Work to complete
Search the entries for the word "round". Copy each line in which it is found.

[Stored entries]

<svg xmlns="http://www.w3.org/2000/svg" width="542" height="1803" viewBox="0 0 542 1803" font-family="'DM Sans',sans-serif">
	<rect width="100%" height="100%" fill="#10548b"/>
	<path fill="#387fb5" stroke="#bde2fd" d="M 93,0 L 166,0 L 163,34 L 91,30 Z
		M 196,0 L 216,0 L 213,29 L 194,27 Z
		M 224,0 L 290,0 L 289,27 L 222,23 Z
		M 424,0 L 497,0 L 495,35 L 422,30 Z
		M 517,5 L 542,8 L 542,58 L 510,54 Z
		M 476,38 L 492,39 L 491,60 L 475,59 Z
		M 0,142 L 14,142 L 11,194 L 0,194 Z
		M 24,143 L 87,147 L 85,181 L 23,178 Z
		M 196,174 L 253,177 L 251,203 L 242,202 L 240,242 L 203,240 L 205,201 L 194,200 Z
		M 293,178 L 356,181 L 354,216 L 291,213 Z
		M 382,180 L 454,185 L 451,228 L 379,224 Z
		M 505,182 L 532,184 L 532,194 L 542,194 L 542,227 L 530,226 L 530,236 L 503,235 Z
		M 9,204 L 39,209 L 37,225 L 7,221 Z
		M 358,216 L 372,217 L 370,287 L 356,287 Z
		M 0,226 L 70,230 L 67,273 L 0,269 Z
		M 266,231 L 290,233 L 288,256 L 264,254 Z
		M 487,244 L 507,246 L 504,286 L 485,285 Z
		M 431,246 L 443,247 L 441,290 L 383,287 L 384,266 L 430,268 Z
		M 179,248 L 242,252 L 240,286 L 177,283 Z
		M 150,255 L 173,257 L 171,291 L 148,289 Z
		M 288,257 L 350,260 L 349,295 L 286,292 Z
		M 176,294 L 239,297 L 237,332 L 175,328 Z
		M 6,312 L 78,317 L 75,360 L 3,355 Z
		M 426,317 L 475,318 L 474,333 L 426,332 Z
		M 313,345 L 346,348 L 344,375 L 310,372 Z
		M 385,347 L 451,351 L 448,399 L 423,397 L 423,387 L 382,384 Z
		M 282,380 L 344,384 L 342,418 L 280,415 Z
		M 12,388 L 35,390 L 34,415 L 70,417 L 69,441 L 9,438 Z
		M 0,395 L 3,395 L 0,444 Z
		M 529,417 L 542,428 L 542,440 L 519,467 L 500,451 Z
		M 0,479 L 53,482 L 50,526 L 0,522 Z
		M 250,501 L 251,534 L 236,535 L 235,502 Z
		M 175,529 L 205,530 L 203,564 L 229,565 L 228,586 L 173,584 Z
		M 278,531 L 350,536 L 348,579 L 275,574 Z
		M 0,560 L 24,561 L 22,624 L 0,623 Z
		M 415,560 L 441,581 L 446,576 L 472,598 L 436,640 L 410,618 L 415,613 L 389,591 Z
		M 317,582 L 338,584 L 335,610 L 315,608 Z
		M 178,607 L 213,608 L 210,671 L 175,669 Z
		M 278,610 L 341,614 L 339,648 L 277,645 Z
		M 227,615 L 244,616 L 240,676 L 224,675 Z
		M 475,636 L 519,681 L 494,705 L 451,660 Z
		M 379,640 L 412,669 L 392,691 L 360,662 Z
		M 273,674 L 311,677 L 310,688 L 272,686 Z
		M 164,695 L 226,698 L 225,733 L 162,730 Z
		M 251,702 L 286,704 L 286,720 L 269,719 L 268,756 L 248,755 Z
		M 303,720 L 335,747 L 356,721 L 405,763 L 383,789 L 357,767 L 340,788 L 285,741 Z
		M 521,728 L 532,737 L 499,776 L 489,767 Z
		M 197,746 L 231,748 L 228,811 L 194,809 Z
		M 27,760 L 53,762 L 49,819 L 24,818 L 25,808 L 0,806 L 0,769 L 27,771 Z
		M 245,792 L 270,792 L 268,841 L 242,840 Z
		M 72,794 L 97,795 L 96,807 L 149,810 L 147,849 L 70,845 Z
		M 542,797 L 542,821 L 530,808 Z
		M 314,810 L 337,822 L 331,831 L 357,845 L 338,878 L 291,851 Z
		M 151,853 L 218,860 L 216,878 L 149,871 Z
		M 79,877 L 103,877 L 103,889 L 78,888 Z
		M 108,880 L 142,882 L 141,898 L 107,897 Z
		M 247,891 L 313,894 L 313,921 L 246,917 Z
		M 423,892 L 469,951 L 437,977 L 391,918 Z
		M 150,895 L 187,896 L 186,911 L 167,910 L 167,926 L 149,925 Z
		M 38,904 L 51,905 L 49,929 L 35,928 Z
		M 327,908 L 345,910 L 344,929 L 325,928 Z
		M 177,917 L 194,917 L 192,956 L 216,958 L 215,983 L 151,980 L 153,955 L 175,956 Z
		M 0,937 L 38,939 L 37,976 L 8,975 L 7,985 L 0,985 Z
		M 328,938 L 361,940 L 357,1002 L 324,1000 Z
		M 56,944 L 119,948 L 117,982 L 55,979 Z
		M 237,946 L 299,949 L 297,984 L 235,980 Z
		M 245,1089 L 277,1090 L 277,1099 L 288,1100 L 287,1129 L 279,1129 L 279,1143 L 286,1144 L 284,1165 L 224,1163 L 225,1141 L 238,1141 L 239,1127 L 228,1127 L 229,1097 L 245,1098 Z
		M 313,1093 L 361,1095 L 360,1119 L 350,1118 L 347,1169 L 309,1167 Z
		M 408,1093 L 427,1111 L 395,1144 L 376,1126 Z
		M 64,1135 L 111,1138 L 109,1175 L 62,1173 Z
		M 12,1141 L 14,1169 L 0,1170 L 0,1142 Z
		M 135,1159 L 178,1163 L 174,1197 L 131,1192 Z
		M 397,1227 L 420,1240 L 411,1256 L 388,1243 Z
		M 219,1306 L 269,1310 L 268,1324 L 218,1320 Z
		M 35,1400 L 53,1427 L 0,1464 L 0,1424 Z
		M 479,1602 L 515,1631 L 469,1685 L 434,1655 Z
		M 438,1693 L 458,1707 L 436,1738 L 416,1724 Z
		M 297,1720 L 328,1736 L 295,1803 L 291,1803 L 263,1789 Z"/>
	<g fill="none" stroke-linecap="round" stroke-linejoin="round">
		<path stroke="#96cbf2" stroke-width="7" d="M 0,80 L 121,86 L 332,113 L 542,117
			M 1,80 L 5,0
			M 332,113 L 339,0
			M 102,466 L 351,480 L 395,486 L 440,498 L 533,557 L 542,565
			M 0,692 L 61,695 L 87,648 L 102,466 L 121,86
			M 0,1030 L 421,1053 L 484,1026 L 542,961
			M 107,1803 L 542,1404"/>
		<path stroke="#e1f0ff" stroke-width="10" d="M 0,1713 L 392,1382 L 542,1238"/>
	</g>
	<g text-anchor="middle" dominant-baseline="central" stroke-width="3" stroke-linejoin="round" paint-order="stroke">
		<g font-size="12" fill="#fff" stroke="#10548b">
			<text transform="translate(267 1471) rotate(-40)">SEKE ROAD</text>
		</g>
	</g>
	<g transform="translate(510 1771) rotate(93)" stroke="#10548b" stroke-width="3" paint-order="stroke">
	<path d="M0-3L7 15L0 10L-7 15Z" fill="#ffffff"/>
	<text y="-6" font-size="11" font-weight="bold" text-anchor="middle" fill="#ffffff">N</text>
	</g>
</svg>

Solution below
	<g fill="none" stroke-linecap="round" stroke-linejoin="round">
	<g text-anchor="middle" dominant-baseline="central" stroke-width="3" stroke-linejoin="round" paint-order="stroke">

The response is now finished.